France | France, Cour d'appel d'agen, Chambre sociale, 13 décembre 2005, JURITEXT000006946889


ARRÊT DU 13 DÉCEMBRE 2005 CL/SBA ----------------------- 05/00520 ----------------------- Jean-Claude X... C/ S.A. RANDO ----------------------- ARRÊT no 421 COUR D'APPEL D'AGEN Chambre Sociale Prononcé à l'audience publique du treize décembre deux mille cinq par Nicole ROGER, Présidente de Chambre, assistée de Solange BELUS, Greffière, La COUR d'APPEL D'AGEN, CHAMBRE SOCIALE, dans l'affaire ENTRE : Jean-Claude X... né le 1er septembre 1942 à NANTES (44000) 4 rue des Ursulines 65000 TARBES Rep/assistant : Me Martine JAUZE-MOLIERES (avocat au barreau de TOULOUSE) APPELANT d'un jugeme

nt du Conseil de Prud'hommes d'AUCH en date du 7 mars 2005...

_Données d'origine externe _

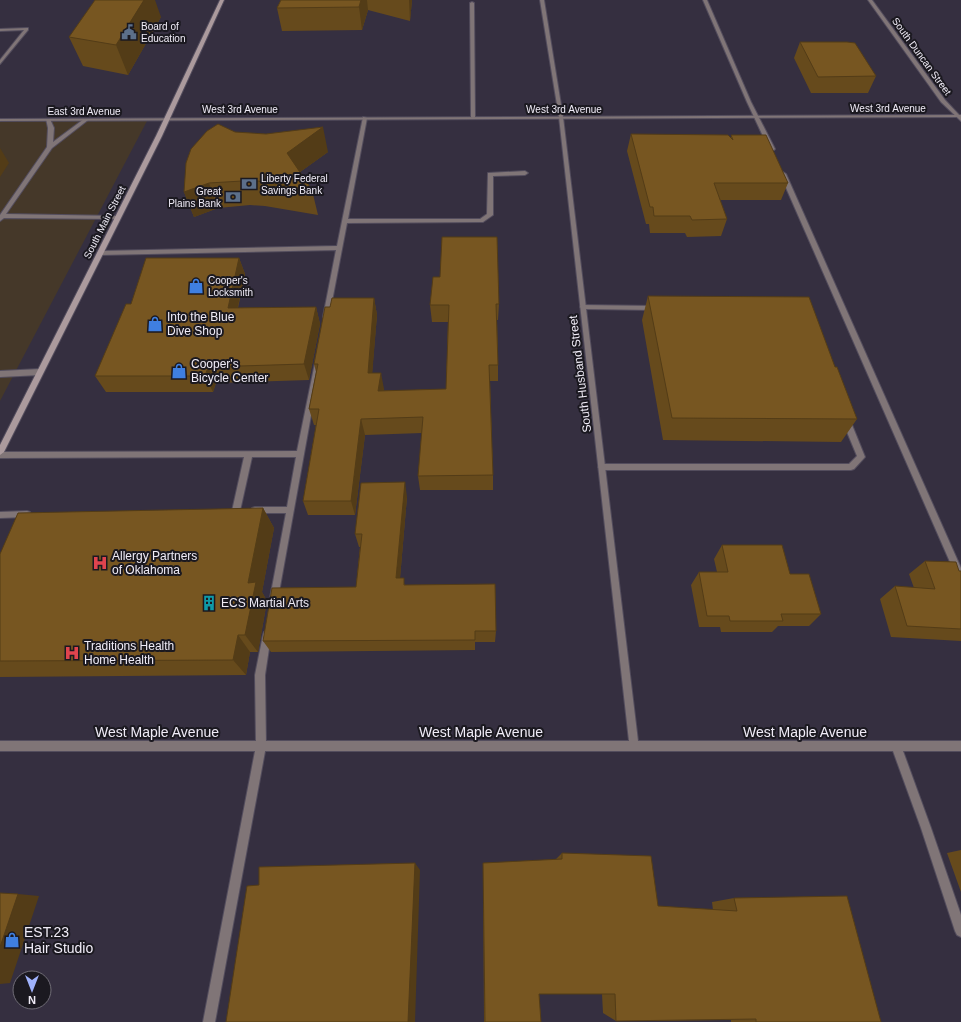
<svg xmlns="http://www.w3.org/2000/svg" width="961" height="1022" font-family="Helvetica,sans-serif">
	<rect width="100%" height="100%" fill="#352f40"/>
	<!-- commercial -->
	<path fill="#453829" d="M0,121h147l-147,280z"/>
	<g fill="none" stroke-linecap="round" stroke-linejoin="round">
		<!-- service casing -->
		<g stroke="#534d5d" stroke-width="2">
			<path id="service" d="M703,0h4l44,102 24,47 -1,1 -5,-1 -22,-47z
				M472,2l2,1 1,114 -2,1 -2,-1 -1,-114z
				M27,28h1v2l-28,34v-4l24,-30 -24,1v-2z
				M363,117l4,1 -19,101h132l7,-5 1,-41 37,-2 3,2 -3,2 -32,1v39l-10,7 -136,1 -18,94 -3,2 -3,-2 13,-67 -236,5 -3,-2 3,-2 237,-5z
				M46,119h4l4,9 -1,14 31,-23 4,1 -36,28 -46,66 111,2 3,2 -1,1 -115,-1 -4,3v-6l47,-68 1,-19z
				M783,172l3,2 175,394v14l-3,-1 -1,-3 -177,-404z
				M581,305l74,1 3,2 -3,2 -72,-1 -3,-2z
				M316,358h4l1,2 -43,238 -1,3 -3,1 -3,-1 -1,-3 16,-85h-31l-3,-1 -1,-2 1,-2 3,-1h32l9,-50h-44l-12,54 -1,2h-6l-1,-2 12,-54 -244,1v-6l297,-1z
				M40,369l3,3 -3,3 -40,2v-6z
				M846,417l4,3 15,37 -11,12 -3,1h-249l-4,-3 4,-3h247l8,-8 -15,-36z
				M27,511l3,1 1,2 -1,2 -3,1 -27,1v-6z
				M267,631l3,1 1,3 -6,40 1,71 -51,276h-12l53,-276 -1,-71 8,-40 1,-3z"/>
		</g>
		<!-- minor casing -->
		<g stroke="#534d5d" stroke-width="2">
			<path id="minor" d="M540,0h4l19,117 75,624h323v10h-58l28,77 30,87v22l-4,-2 -2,-4 -34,-103 -28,-77h-893v-10h629l-70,-624z
				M868,0h4l73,100 16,17v4l-20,-19z"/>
		</g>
		<!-- tertiary casing -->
		<g stroke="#534d5d" stroke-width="2">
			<path id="tertiary" d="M961,115v2l-961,4v-2z"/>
		</g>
		<!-- secondary casing -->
		<g stroke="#534d5d" stroke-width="2">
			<path id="secondary" d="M220,0h4l-62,136 -158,316 -4,3v-10l156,-309z"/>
		</g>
		<!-- service -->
		<use href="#service" fill="#807577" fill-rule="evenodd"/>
		<!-- minor -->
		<use href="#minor" fill="#807577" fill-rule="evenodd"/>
		<!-- tertiary -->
		<use href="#tertiary" fill="#807577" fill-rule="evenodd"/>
		<!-- secondary -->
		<use href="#secondary" fill="#ab9a9d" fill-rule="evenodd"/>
	</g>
	<!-- wall -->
	<path fill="#664a1c" d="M281,0h131l-2,21 -42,-11 -6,20 -80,1 -5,-23z
		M161,17l-33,58 -45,-9 -14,-29z
		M800,42l76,34 -8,17h-57l-17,-35z
		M235,132l93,20 -28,20 12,18 6,25 -53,-9 -15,-1 -32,3 -24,9 -10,-25z
		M631,134l100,3v-2l57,48 -7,17h-61l7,19 -6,17 -34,1 -2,-4h-35l-1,-9h-3l-19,-73z
		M239,258l6,16 -7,34 78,-1 4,17 -11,56 -93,3 -3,9h-107l-11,-16z
		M648,296l187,71 22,52 -16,23 -178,-2 -21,-120z
		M374,298l3,17 -5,58 12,16 -1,2 63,-2 2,-67h-16l-2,-17 69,-1 -1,16h-1l1,45v16h-8l3,94v15h-73l-2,-14 4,-43 -57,2 -10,80h-47l-5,-14 13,-76h-2l-5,-16 7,-37 -2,-8 16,-57z
		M407,497l-7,81 5,7 91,46 -1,11h-20v8l-204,2 -8,-11 93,-54 4,-40h-1l-4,-13z
		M263,508l11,20 -12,64 5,9 -9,51h-8l-4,23 -246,2v-123z
		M722,545l68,29 31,40 -12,12h-31l-6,6h-51l-1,-5h-21l-8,-42 8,-13h18l-3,-13z
		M925,561l34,10h2v70l-70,-4 -11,-38 15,-13 19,2 -5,-14z
		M961,850v42l-14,-39z
		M562,853l96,53 55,4 -1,-8 22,-4 147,124h-150v-2l-115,1 -13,-8 -1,-19h-63l2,28h-57l-1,-152 73,-11z"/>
	<!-- shaded-wall -->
	<path fill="#533c17" d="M144,0h11l6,17 -33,58 -12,-30z
		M361,0h6l1,10 -6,20 -3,-23z
		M409,0h3l-2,21z
		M323,127l5,25 -35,25 -6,-24z
		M0,148l9,15 -9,14z
		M209,183l9,25 -24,9 -10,-25z
		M239,258l6,16 -11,50 -6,-16z
		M374,298l3,17 -6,74 -3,-16z
		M316,307l4,17 -11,56 -5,-16z
		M208,367l8,16 -3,9 -8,-16z
		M381,373l3,16 -3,18 -3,-16z
		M361,419l4,16 -10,80 -4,-14z
		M405,482l2,15 -8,93 -3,-12z
		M263,508l11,20 -12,64 5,9 -9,51 -13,-17 3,-52z
		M238,635l12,17 -4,23 -13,-15z
		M415,863l5,7 -5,152h-7z
		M18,894l21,2 -29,87 -10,1v-37z"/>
	<!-- building -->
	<path fill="#775621" stroke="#533c17" d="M95,0h49l-28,45 -47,-8z
		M281,0h80l-2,7 -82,1z
		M800,42h47l8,1 21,33 -58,1z
		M218,124l17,8 31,2 57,-7 -36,26 25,37 -54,-9h-16l-33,2 -25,9 2,-29 5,-14 16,-18z
		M631,134l97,1 5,5 -2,-5h35l22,48h-74l13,36 -35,1 -2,-4h-36l-1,-9h-3z
		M442,237h55l2,67h-3l2,61h-9l4,110 -75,1 5,-59 -62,2 -10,82h-48l16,-92h-10l9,-45h-4l11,-57h5l2,-9h42l-6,75h13l-3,18 68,-2 3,-84h-19l3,-28h7z
		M146,258h93l-11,50 88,-1 -12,57 -96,3 -3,9h-110l31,-72h5z
		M648,296l161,1 26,70h2l20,52 -185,-1z
		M405,482l-9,96h8v7l91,-1 1,47h-21v9l-212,1 9,-53 84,-1 6,-53h-7l6,-51z
		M263,508l-15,75 8,-1 -11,53h-7l-5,25 -233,1v-107l18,-41z
		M722,545h60l8,29h19l12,40h-40l2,7h-53l-1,-5h-22l-8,-44h29z
		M925,561l31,1 3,9h2v58l-54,-3 -12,-40 40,3z
		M562,853l89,3 7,50 79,5 -3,-13 113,-2 34,126h-125v-3l-140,2 -1,-27h-76l2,28h-56l-2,-159 79,-4z
		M415,863l-7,159h-182l21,-136 12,-1v-18z
		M0,893l18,1 -18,53z"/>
	<!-- icons -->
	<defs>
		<g id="civic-bare" transform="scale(1.2)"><path d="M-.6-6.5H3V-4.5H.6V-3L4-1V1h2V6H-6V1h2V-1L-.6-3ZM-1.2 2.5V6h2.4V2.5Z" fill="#5c6f8a" stroke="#1b1920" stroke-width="2.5" paint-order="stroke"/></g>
		<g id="bank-bare" transform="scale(1.2)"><path d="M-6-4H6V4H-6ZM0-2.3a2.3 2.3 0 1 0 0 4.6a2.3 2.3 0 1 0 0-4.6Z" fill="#5c6f8a" stroke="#1b1920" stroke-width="2.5" paint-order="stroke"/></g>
		<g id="shop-bare" transform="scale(1.2)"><path d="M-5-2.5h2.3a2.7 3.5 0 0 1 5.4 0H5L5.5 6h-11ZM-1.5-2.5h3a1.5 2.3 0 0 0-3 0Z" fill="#3f7fe0" stroke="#1b1920" stroke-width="2.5" paint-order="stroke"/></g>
		<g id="hospital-bare" transform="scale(1.2)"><path d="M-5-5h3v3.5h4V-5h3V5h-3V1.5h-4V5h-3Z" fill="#e0444e" stroke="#1b1920" stroke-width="2.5" paint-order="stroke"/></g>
		<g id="building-bare" transform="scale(1.2)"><path d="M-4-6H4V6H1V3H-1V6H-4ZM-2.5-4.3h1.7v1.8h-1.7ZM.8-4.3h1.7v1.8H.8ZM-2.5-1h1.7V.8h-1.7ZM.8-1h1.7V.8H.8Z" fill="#0f9aa8" stroke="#1b1920" stroke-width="2.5" paint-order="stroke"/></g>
	</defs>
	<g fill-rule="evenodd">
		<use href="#civic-bare" x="129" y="32"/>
		<use href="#bank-bare" x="249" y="184"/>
		<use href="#bank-bare" x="233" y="197"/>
		<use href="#shop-bare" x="196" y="286"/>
		<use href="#shop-bare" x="155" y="324"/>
		<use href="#shop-bare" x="179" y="371"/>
		<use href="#hospital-bare" x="100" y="563"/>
		<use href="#building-bare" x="209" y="603"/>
		<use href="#hospital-bare" x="72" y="653"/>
		<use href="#shop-bare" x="12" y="940"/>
	</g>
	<g text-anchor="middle" stroke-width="4" stroke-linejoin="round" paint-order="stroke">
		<!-- far-poi labels -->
		<g font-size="10" fill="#f0ecf7" stroke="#1b1920" text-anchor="start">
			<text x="141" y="30">Board of<tspan x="141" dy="12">Education</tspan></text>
			<text x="261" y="182">Liberty Federal<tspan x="261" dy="12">Savings Bank</tspan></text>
			<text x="221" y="195" text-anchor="end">Great<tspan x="221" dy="12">Plains Bank</tspan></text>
			<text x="208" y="284">Cooper's<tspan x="208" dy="12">Locksmith</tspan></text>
		</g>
		<!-- far-street labels -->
		<g font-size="10" fill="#f0ecf7" stroke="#1b1920">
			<text transform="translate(922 56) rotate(54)" y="4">South Duncan Street</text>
			<text x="888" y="112">West 3rd Avenue</text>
			<text x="240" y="113">West 3rd Avenue</text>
			<text x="564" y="113">West 3rd Avenue</text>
			<text x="84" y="115">East 3rd Avenue</text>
			<text transform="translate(104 222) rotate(-63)" y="4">South Main Street</text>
		</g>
		<!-- poi labels -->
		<g font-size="12" fill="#f0ecf7" stroke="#1b1920" text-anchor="start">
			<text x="167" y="321">Into the Blue<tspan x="167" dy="14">Dive Shop</tspan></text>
			<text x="191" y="368">Cooper's<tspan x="191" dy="14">Bicycle Center</tspan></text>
			<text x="112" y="560">Allergy Partners<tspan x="112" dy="14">of Oklahoma</tspan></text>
			<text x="221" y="607">ECS Martial Arts</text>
			<text x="84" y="650">Traditions Health<tspan x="84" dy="14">Home Health</tspan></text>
		</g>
		<!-- street labels -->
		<g font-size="12" fill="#f0ecf7" stroke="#1b1920">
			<text transform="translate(580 374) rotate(-97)" y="4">South Husband Street</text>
		</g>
		<!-- near-street labels -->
		<g font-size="14" fill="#f0ecf7" stroke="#1b1920">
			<text x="157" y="737">West Maple Avenue</text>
			<text x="481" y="737">West Maple Avenue</text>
			<text x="805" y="737">West Maple Avenue</text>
		</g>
		<!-- near-poi labels -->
		<g font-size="14" fill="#f0ecf7" stroke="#1b1920" text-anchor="start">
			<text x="24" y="937">EST.23<tspan x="24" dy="16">Hair Studio</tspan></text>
		</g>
	</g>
	<!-- north arrow -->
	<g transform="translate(32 990) rotate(180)"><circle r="19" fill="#1b1920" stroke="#706d76"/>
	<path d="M0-3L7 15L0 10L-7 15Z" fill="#a0b3fd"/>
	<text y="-6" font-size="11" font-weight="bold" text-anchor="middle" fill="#f0ecf7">N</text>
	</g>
</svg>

ARRÊT DU 13 DÉCEMBRE 2005 CL/SBA ----------------------- 05/00520 ----------------------- Jean-Claude X... C/ S.A. RANDO ----------------------- ARRÊT no 421 COUR D'APPEL D'AGEN Chambre Sociale Prononcé à l'audience publique du treize décembre deux mille cinq par Nicole ROGER, Présidente de Chambre, assistée de Solange BELUS, Greffière, La COUR d'APPEL D'AGEN, CHAMBRE SOCIALE, dans l'affaire ENTRE : Jean-Claude X... né le 1er septembre 1942 à NANTES (44000) 4 rue des Ursulines 65000 TARBES Rep/assistant : Me Martine JAUZE-MOLIERES (avocat au barreau de TOULOUSE) APPELANT d'un jugement du Conseil de Prud'hommes d'AUCH en date du 7 mars 2005 d'une part, ET : S.A. RANDO 4 rue du Maye Lane 65420 IBOS Rep/assistant : Me Bruno VITAL-MAREILLE (avocat au barreau de BORDEAUX) INTIMÉE

d'autre part,

A rendu l'arrêt contradictoire suivant après que la cause ait été débattue et plaidée en audience publique le 15 novembre 2005 devant Nicole ROGER, Présidente de Chambre, Catherine LATRABE et Françoise MARTRES, Conseillères, assistées de Solange BELUS, Greffière, et après qu'il en ait été délibéré par les magistrats du siège ayant assisté aux débats, les parties ayant été avisées de la date à laquelle l'arrêt serait rendu. * * * FAITS ET PROCÉDURE

En 1976, Jean-Claude X... a été à l'initiative de la création de l'Association Randonnées Pyrénéennes ayant pour objet de créer des hébergements "gîtes étapes" sur le massif pyrénéen, de favoriser leur fréquentation par les randonneurs et de développer l'économie locale. L'association ayant été amenée à développer une activité commerciale (fabrication de la cartographie, publications dédiées à la randonnée et à la montagne en général), une société a été créée en 1992, sous la dénomination de S.A. RANDO.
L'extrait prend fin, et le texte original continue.